# Filming a snowboarding vid.. need tips/ideas



## Guest (Mar 27, 2008)

well i am filming a snowboarding video this weekend, and i just dont know wat i should do. I obviously need variation. Here are the trix that i can do so far.....

On boxes/rails:
50-50
Boardslide
(Almost) Noseslide

Off Jumps:
180
Tailgrab
Nosegrab
Indy
Method

I just want more stylish tricks. The terrain park im filming in has jumps/kickers, a a variety of rails and boxes, a barrel, a volcano and some other stuff. I just ned ideas.

Thanks


----------



## Phenom (Dec 15, 2007)

Haven't made a video yet so I'm not sure what else you could do. Just watch snowboarding videos on youtube. Plenty of little bastards in the youtube videos that I'm jealous of because they're absolutely nasty.


----------



## buttchunx (Feb 16, 2008)

try throwin in some 180 indy and 5050 to board transition that type of things.

u no how to alot of things just put them together and u got better things


also an idea on the volcano is to bs 180 those that'll steez up ur vid 


i want to c it after plz and thx


----------



## rgrwilco (Oct 15, 2007)

where are you filming at? im bored as hell all the time and cant throw anything down because of some dumb injury, if its closeby id be willing to come film/help ya figure some tricks out.


----------



## Mr. Right (Sep 27, 2007)

Well if you can successfully pull that many tricks, and you have one jump/rail in your park, that's what, 4 tricks on one jump/rail? Multiply that by 5 rails and 5 jumps you've got 20 of each, then do different camera angles and different tricks on different rails and jumps and you've got yourself more video than you will even want to edit (trust me). My videos turn out pretty decent (if you ask me and some reviewers) and we don't do half the tricks you listed. We do it all over the mountain and try to incorporate some steeps, some jumps, and some powder where possible. It's always cool to put in dumb parts of whatever you do in the lodge on the lift etc, which for us is usually taping hot girls or getting bunrt somewhere. Sounds stupid and cheesy but it really fills in some spots that you'd never expect it to. You'll be suprised, just take video of everything that happens and cut it on your computer later.

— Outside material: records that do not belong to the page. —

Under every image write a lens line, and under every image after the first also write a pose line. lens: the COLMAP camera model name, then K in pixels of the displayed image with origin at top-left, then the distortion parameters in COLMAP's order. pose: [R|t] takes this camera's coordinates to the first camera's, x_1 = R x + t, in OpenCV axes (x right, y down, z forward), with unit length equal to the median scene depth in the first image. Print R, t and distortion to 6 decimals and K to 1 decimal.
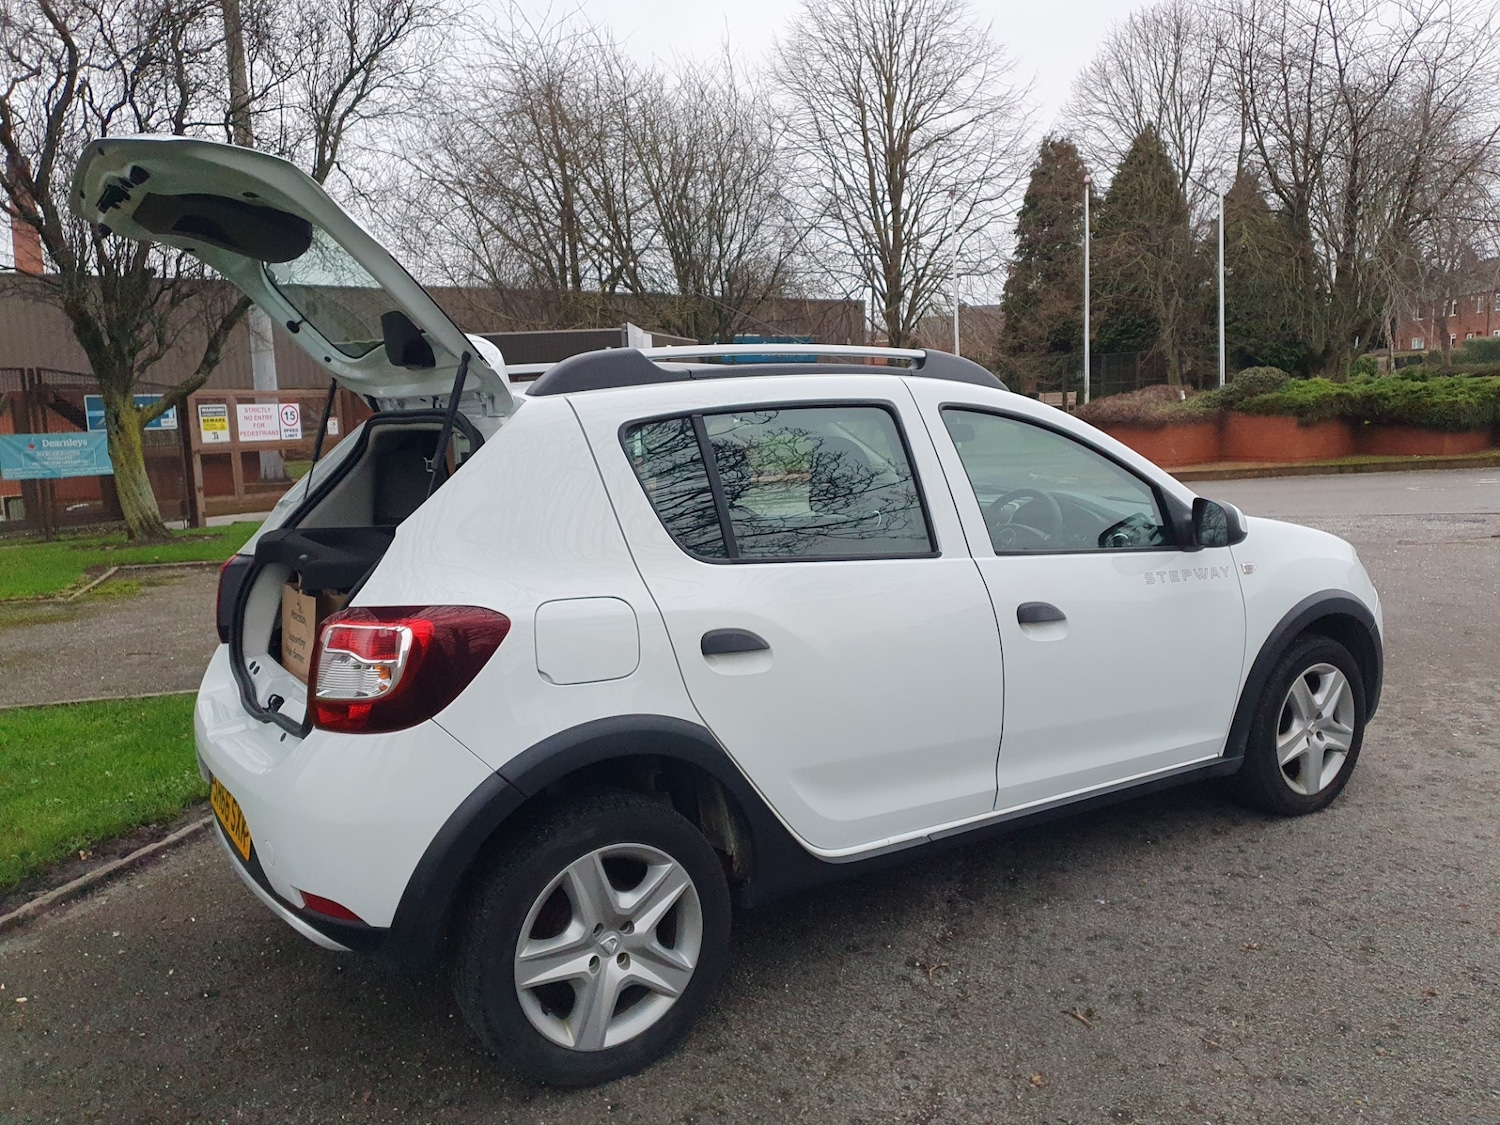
lens RADIAL K [[1157.0, 0, 751.0], [0, 1157.0, 554.6], [0, 0, 1]] dist [0.003430, 0.009814]
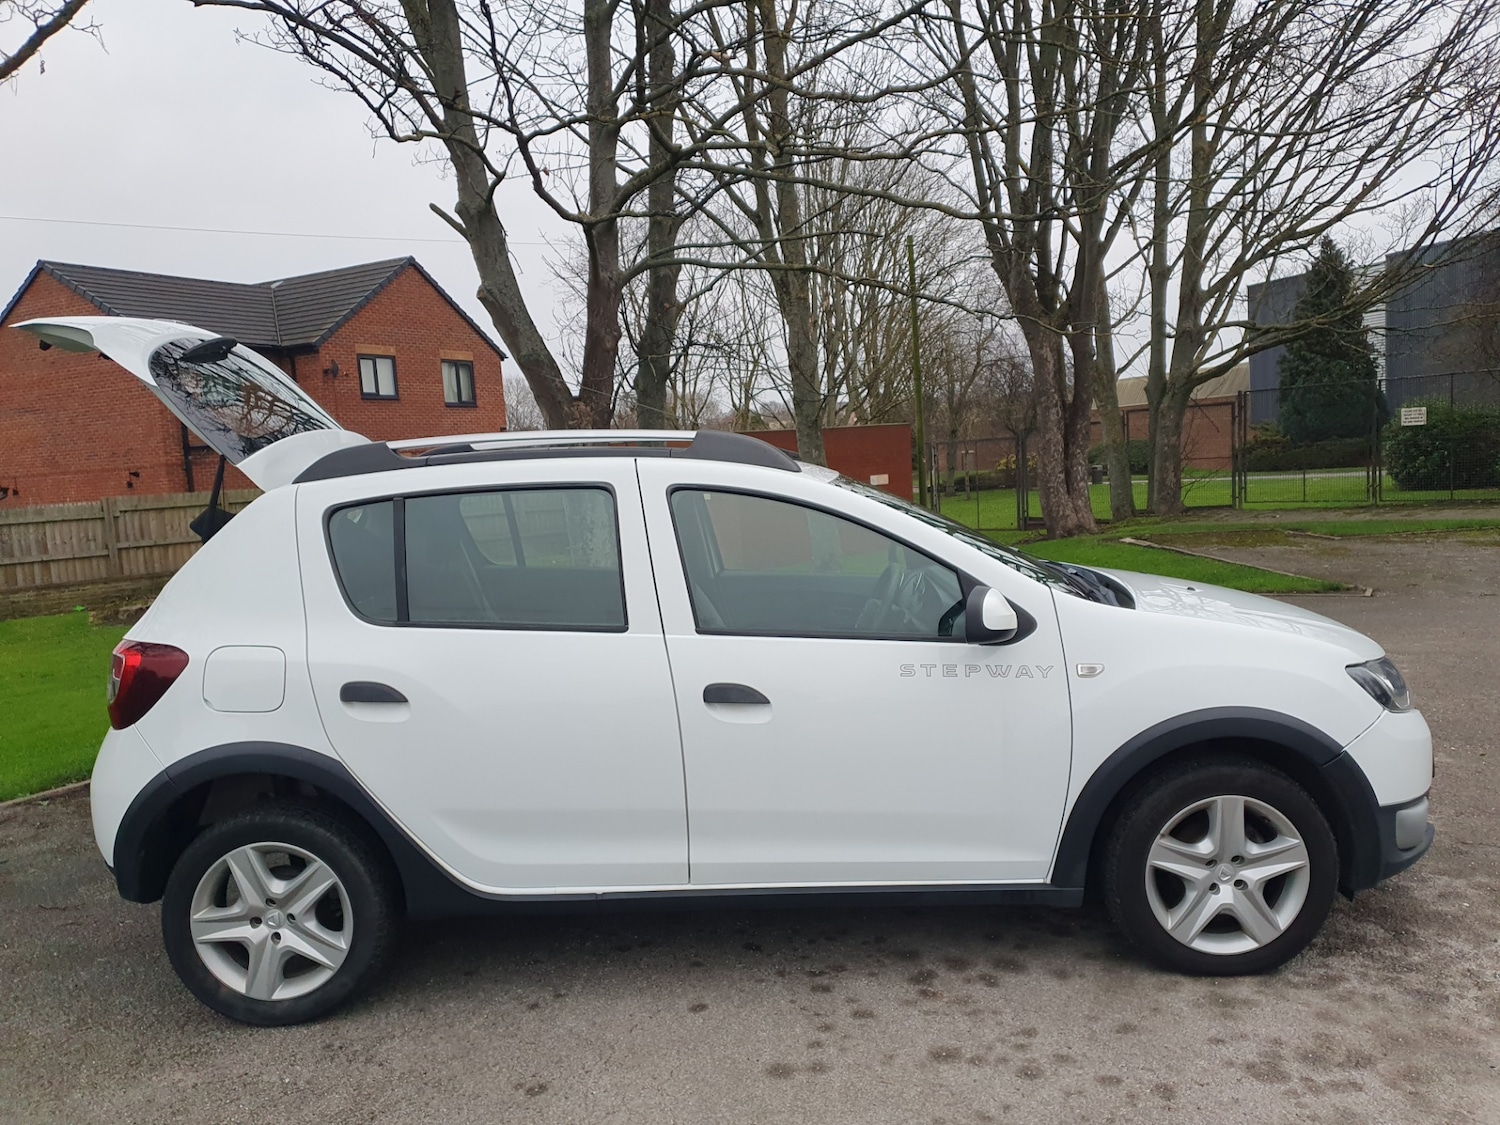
lens RADIAL K [[1153.3, 0, 745.2], [0, 1153.3, 565.3], [0, 0, 1]] dist [0.013411, -0.003784]
pose [[0.835974, 0.050290, -0.546459, 0.649635], [-0.050810, 0.998608, 0.014172, -0.061831], [0.546411, 0.015918, 0.837366, 0.139377]]
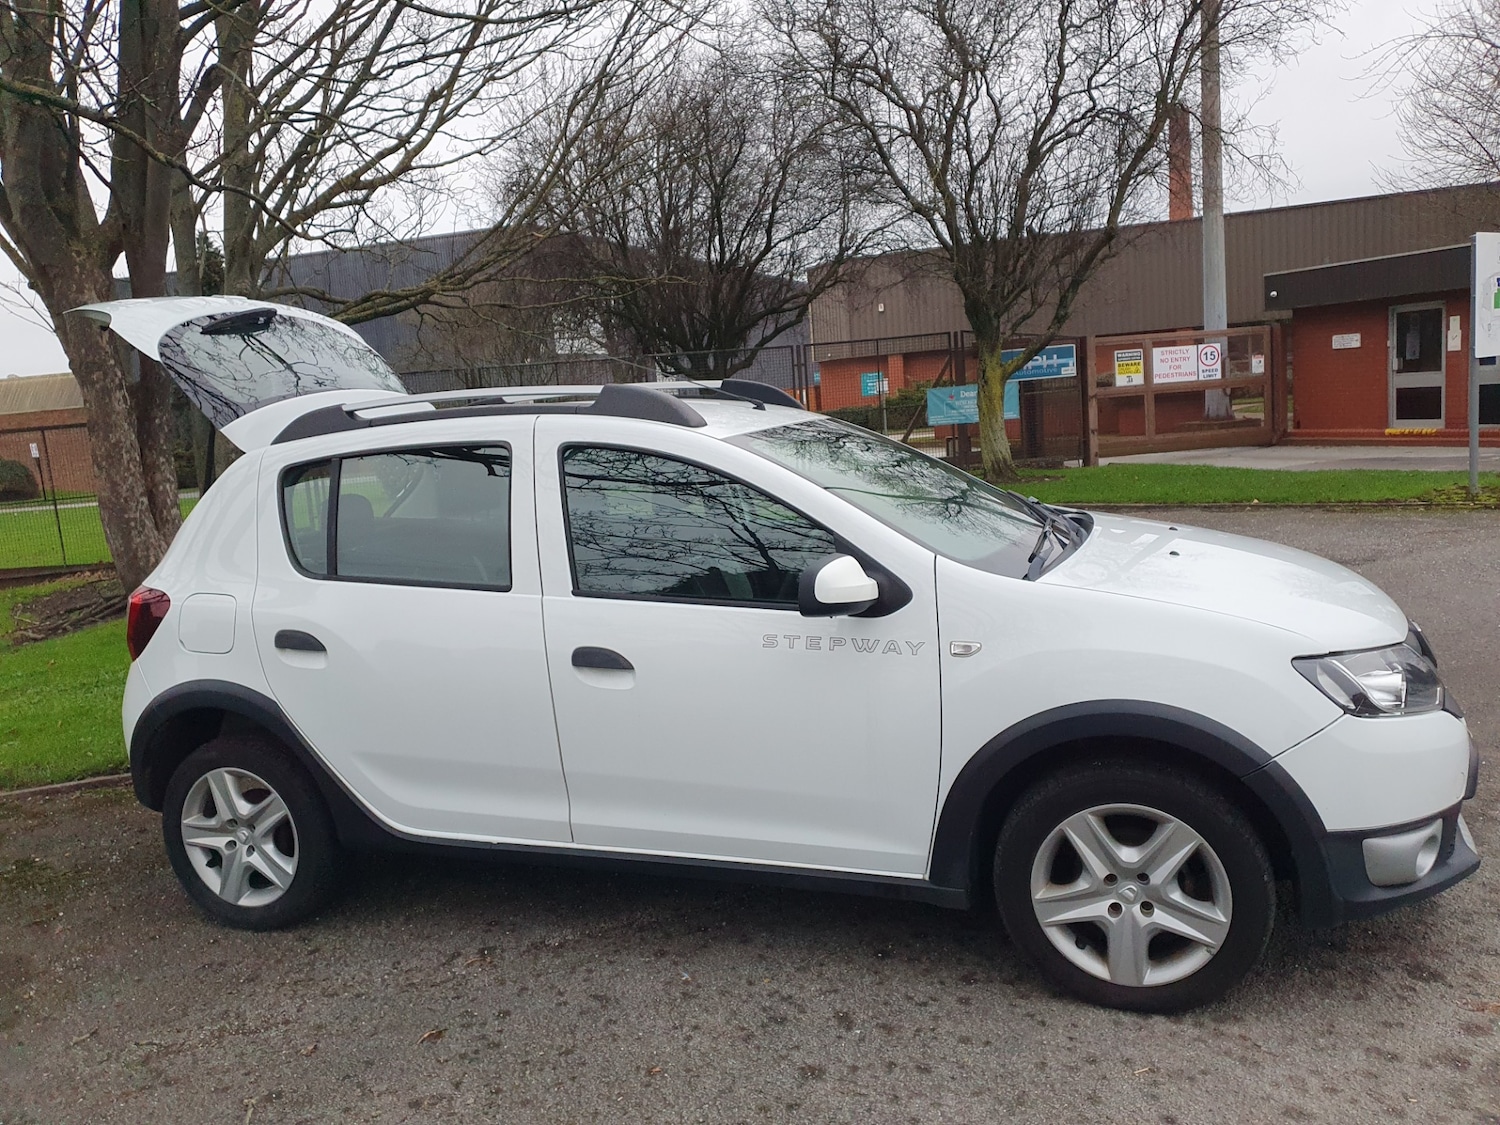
lens RADIAL K [[1141.1, 0, 754.7], [0, 1141.1, 562.0], [0, 0, 1]] dist [0.012205, 0.002821]
pose [[0.619963, 0.099070, -0.778352, 0.878015], [-0.042377, 0.994777, 0.092863, -0.103580], [0.783486, -0.024587, 0.620923, 0.412662]]
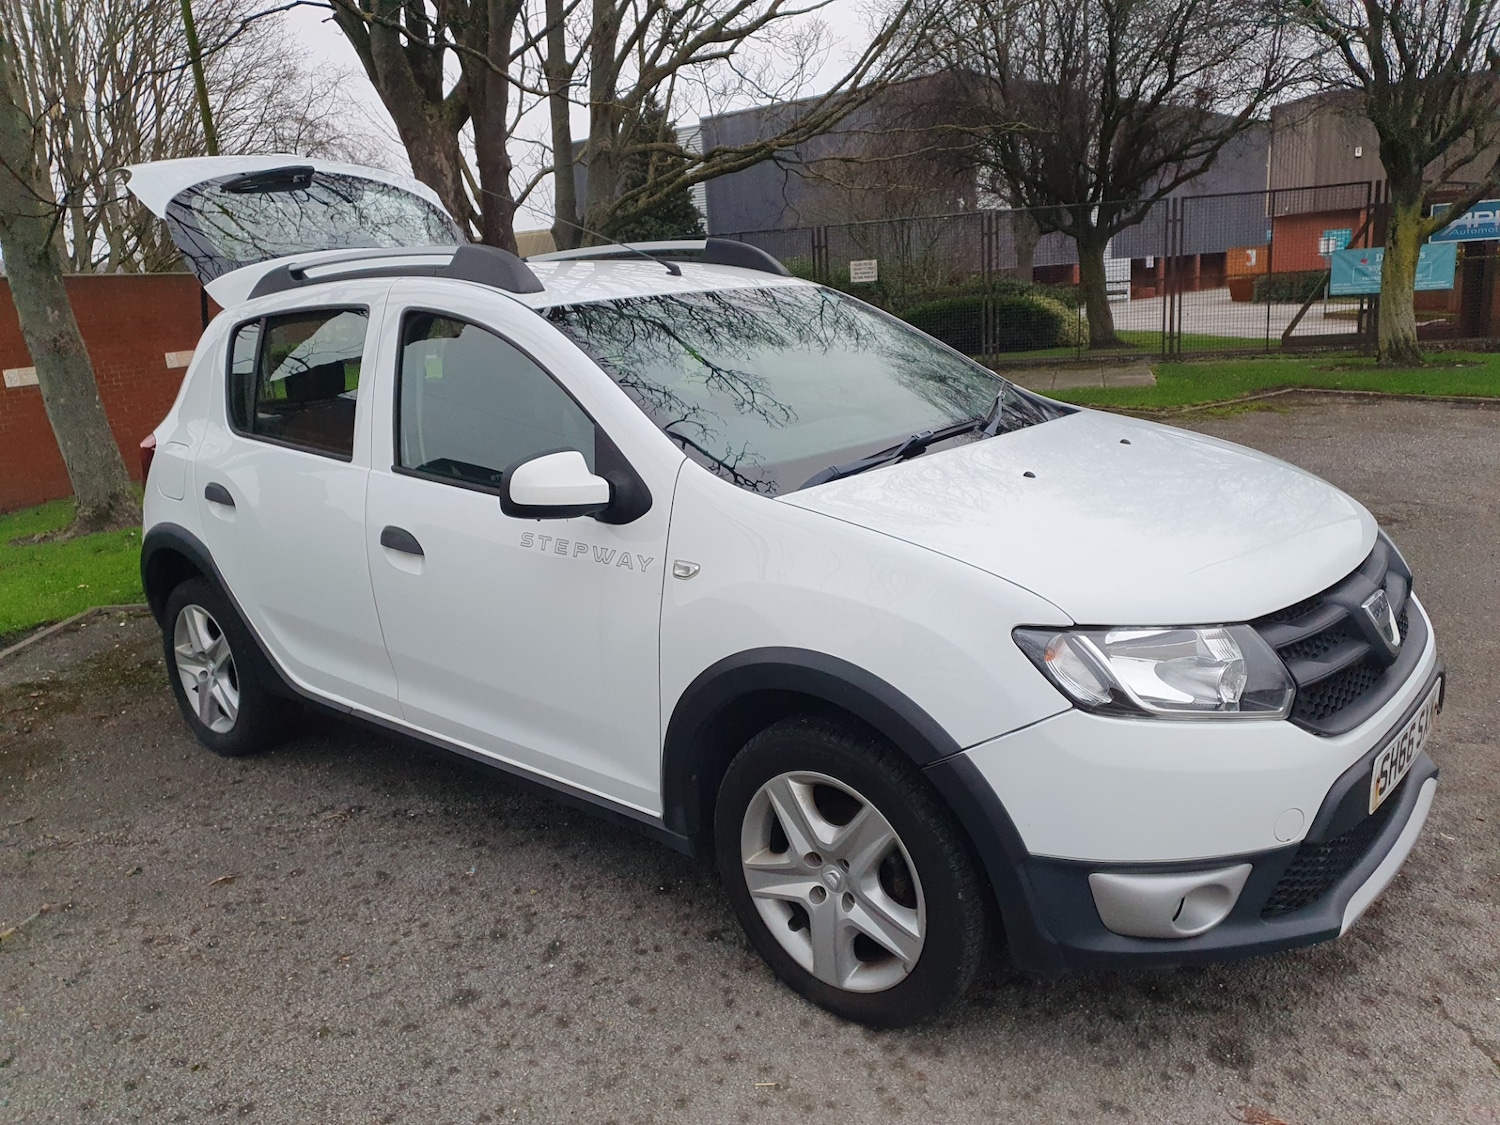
lens RADIAL K [[1151.4, 0, 768.3], [0, 1151.4, 565.9], [0, 0, 1]] dist [0.008014, 0.010412]
pose [[0.304543, 0.239242, -0.921964, 0.987499], [-0.068299, 0.970935, 0.229390, -0.133687], [0.950047, -0.006890, 0.312031, 0.809078]]
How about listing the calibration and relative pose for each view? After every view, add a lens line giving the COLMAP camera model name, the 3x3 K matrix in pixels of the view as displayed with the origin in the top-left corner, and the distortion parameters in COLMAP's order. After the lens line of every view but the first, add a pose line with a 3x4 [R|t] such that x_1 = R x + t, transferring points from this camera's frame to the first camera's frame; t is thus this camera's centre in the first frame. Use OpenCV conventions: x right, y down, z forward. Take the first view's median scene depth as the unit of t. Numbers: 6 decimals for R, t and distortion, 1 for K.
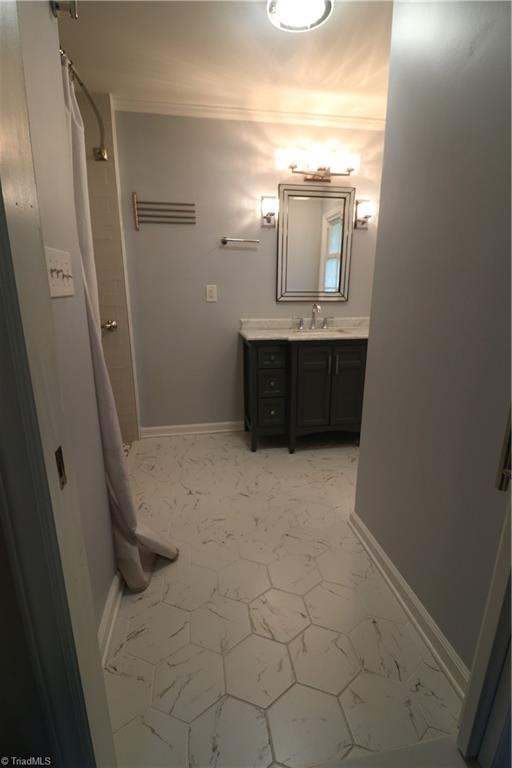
lens RADIAL K [[360.8, 0, 253.4], [0, 360.8, 384.3], [0, 0, 1]] dist [-0.013018, -0.003864]
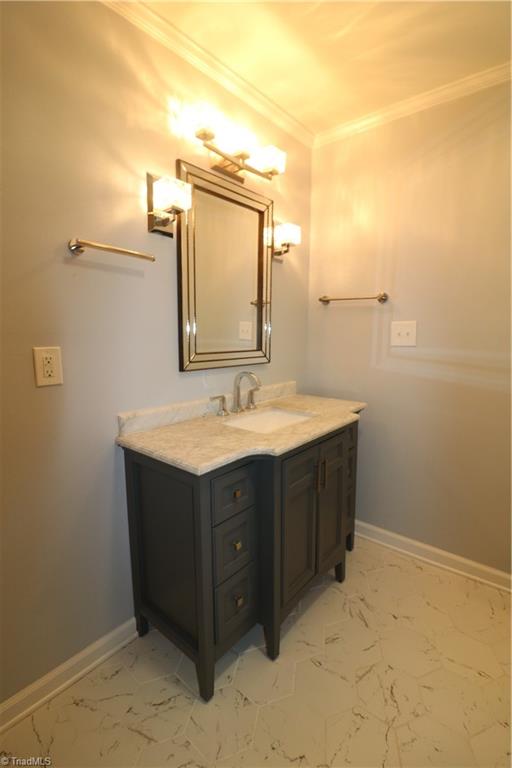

A well edited video with good music and some jumps can be a sick video, not everyone is looking for massive spins/grabs/grinds when they watch a snowboard video.


----------



## Guest (Mar 27, 2008)

thanks for the advice guys.

I live in Reno Nevada. Im filming either at a place called Northstar, or a place called Mt. Rose. Not sure yet.
FYI this is gonna be my first video, so thanks for the help.
I will definatly put it up when its all done.


----------



## Guest (Mar 27, 2008)

Be sure to film lines, even if the tricks are simple its appreciable to see someone land a jump, go right into a rail, then pop off a little kicker.


----------



## buttchunx (Feb 16, 2008)

ya if u put lines in there it will make it that much better also 


use good music that fits. not just a song that u enjoy something that flows with the lines and everything

most of all have an end banger if its part based 



have fun


----------



## Guest (Mar 28, 2008)

alright thanx.

Wait wat do u mean "have an end banger?
I want a rap song for sure tho, just have to c wat fits i guess


----------



## Guest (Mar 28, 2008)

A banger is a stylish big trick to end the part with the viewer going "Dayum"

Pretty much the concept of save the best for last.


----------



## buttchunx (Feb 16, 2008)

basically an end banger is ur best trick or best scene to stick all together that way it stays in a persons mind 

say if u just put urself jumpin as ur last scene thats all people will remember 

but if u put a nice trick like a swith bs 180 off that same jump 

which 1 are u going to remember better??


----------



## Guest (Mar 28, 2008)

Mr. Right said:


> A well edited video with good music and some jumps can be a sick video, not everyone is looking for massive spins/grabs/grinds when they watch a snowboard video.


well put. the video i did for the trip i did with some friends to loveland a month ago didn't involve and jumps, and it turned out entertaining. there's a link below if you want it. the key is cutting out as much dead space as possible so the flow stays movin pretty good. also, filming on a bluebird day REALLY helps. if you can't...just try and brighten it up as much as possible in post.

YouTube - colorado boarding at loveland


----------



## buttchunx (Feb 16, 2008)

nice vid 

but 1 thing is try 2 avoid any wind at all cause in the beginning u hear it and no 1 likes it but awsome vid 

props


----------



## Guest (Mar 28, 2008)

well now i have to think wat my biggest trick is. Bs 180 to melon grab maybe? 
By the way nice vid


----------



## Guest (Mar 28, 2008)

hey thanks for the compliments. as for noise, it's hard to avoid if you need to use the audio. if not, just cut it all out and slap a song in there. problem solved


----------



## buttchunx (Feb 16, 2008)

lol ya thatll work


----------